§ **TEKS BACAAN**
Sunday, March 30, 2014

Jaipur - Kota Maharaja Yang Suka Pink

Karena tidak mendapatkan tiket kereta dari Chandigarh ke Jaipur, terpaksa beli tiket bus yang harganya lebih mahal. Perjalanan sekitar 11 jam. Naik kereta jauh lebih nyaman karena bisa tidur selonjoran dibanding bus yang lebih terbatas ruang buat kakinya. Apalagi supir bus yang kami tumpangi sepanjang jalan ngebut dan tidak berhenti membunyikan klakson. Jalan raya dari Chandigarh menuju Jaipur melewati kota Delhi dipenuhi oleh truk pengangkut barang. Bus kami dengan kecepatan tinggi menyalib dari sisi kanan maupun kiri dengan klakson yang senantiasa berteriak. Mungkin karena aturan jalan raya di India sudah begitu, di belakang semua truk angkutan barang di India punya tulisan 'Blow Horn' atau yang lebih halus 'Please Horn'.

Tiba pukul 8 pagi. Dari terminal bus yang terletak di bagian kota lama, langsung menuju guesthouse yang disediakan kantor. Jadi selama di Jaipur saya gratis akomodasi. Istirahat sebentar kemudian jalan-jalan keluar karena kebetulan hari minggu.

Kota Jaipur adalah ibukota negara bagian Rajashtan. Wilayah Rajashtan memiliki area gurun pasir yang paling luas di India. Gurun pasir hanya ada di wilayah Rajashtan dan Gujarat yang berada di sebelah baratnya. Namanya diambil dari Maharaja Jai Singh, yang dulu jadi penguasa wilayah ini. Kota ini dikenal dengan sebutan pink city, tapi sepanjang penglihatan saya tidak berwarna pink, tapi berwarna merah bata. Ada juga yang menyebutnya ini warna pink terracotta atau merah pasir. Seluruh bangunan kemudian dicat seragam oleh penguasa lokal, Maharaja Sawai Ram Singh II,  ketika menerima kunjungan Pangeran Albert dari Kerajaan Inggris, saat India masih wilayah koloni Inggris. Agar sang pangeran mendapat kesan yang baik tentang kota ini dan penguasanya tentunya. Warna pink ini dianggap punya makna penyambutan dan keramahtamahan. Bahkan sejak itu, penguasa mengharuskan setiap bangunan harus dicat berwarna yang sama. Saat ini hanya di sekitaran kota lama dimana bangunan Hawa Mahal yang sering dijadikan ikon kota ini juga berada.




Albert Hall yang sekarang menjadi museum, peletakan batu pertamanya ketika kunjungan Pangeran Albert. Ketika awal pembangunan gedung ini belum ditentukan peruntukannya, kemudian diputuskan untuk dijadikan museum oleh pemerintah lokal.

§ **DATA SUMBER**

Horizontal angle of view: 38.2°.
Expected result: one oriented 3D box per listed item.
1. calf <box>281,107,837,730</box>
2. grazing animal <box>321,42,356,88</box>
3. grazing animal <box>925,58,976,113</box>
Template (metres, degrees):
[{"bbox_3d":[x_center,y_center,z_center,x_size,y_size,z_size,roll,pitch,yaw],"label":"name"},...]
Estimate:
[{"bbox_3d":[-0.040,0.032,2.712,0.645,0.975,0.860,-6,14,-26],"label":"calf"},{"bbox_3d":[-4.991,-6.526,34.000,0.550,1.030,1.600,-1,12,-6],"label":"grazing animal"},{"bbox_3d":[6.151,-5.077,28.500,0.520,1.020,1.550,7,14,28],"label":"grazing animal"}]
* * *
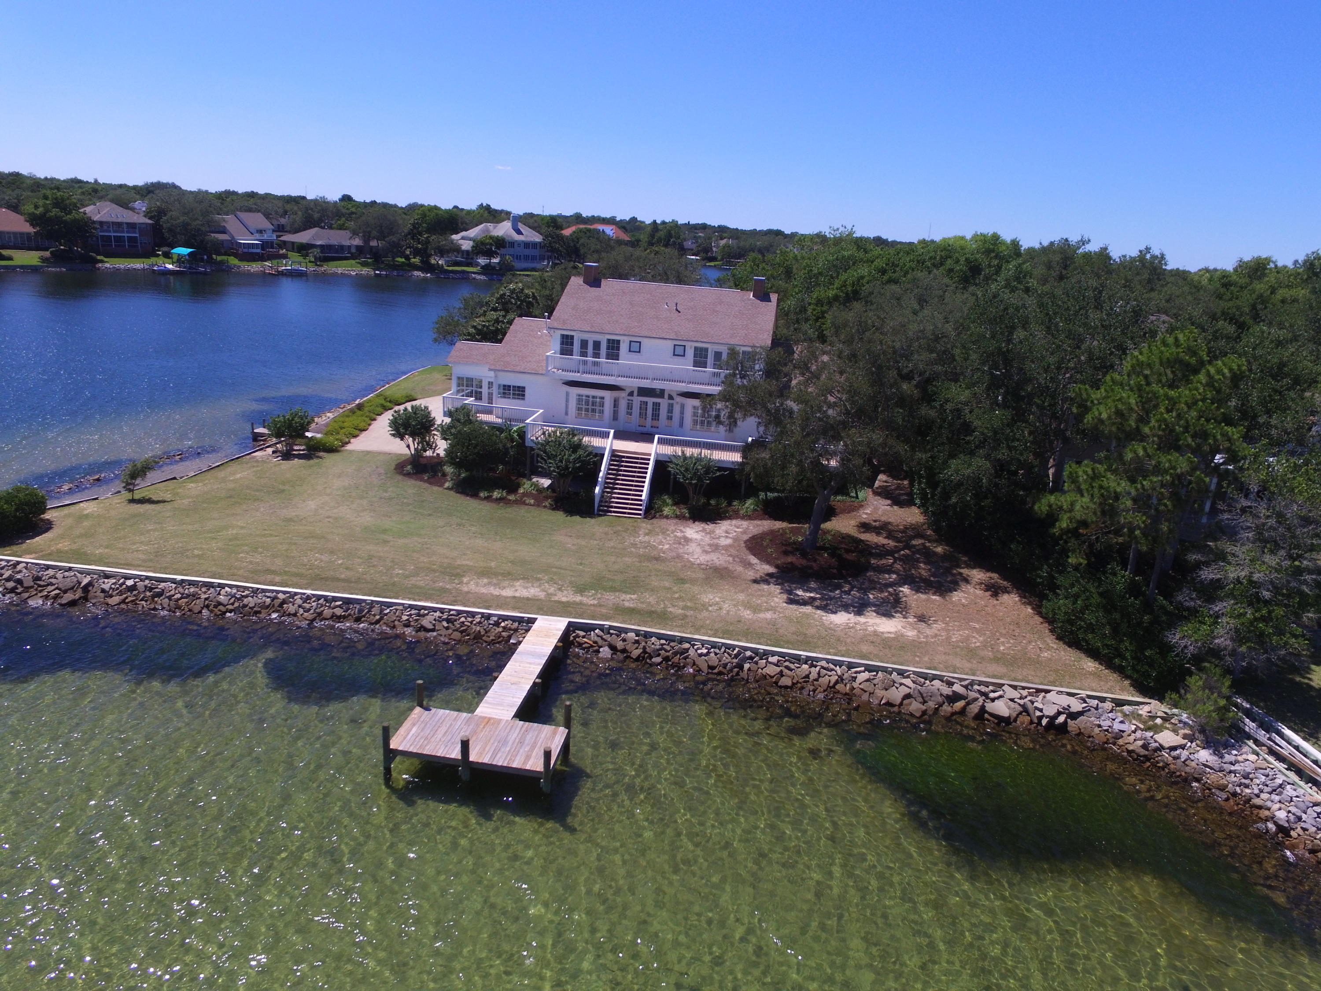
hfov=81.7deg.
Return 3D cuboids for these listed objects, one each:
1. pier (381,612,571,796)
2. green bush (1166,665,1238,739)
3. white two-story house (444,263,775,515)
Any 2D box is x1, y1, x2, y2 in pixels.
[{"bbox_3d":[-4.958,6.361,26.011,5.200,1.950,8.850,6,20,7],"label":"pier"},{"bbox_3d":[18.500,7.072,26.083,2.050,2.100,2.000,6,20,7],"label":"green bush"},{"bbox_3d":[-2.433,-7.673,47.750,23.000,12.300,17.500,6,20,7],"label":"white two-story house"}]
==
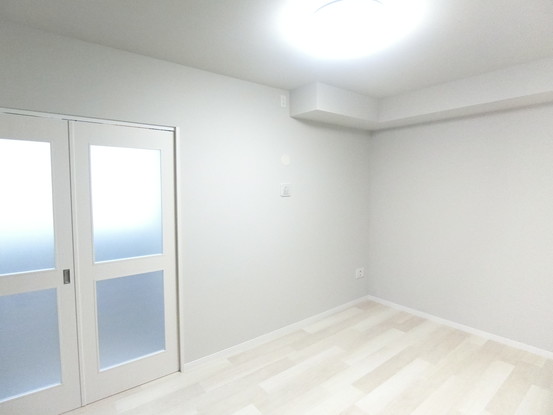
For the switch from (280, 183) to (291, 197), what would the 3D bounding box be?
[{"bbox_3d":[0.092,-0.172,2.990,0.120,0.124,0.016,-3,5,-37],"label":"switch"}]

§ **TUGAS KAMU**
Salinlah bagian teks tentang Jaipur di atas, mulai dari "Jaipur - Kota" terus ke bawah sampai dengan "halus 'Please Horn'.".

§ **JAWABAN DI BAWAH**
Jaipur - Kota Maharaja Yang Suka Pink

Karena tidak mendapatkan tiket kereta dari Chandigarh ke Jaipur, terpaksa beli tiket bus yang harganya lebih mahal. Perjalanan sekitar 11 jam. Naik kereta jauh lebih nyaman karena bisa tidur selonjoran dibanding bus yang lebih terbatas ruang buat kakinya. Apalagi supir bus yang kami tumpangi sepanjang jalan ngebut dan tidak berhenti membunyikan klakson. Jalan raya dari Chandigarh menuju Jaipur melewati kota Delhi dipenuhi oleh truk pengangkut barang. Bus kami dengan kecepatan tinggi menyalib dari sisi kanan maupun kiri dengan klakson yang senantiasa berteriak. Mungkin karena aturan jalan raya di India sudah begitu, di belakang semua truk angkutan barang di India punya tulisan 'Blow Horn' atau yang lebih halus 'Please Horn'.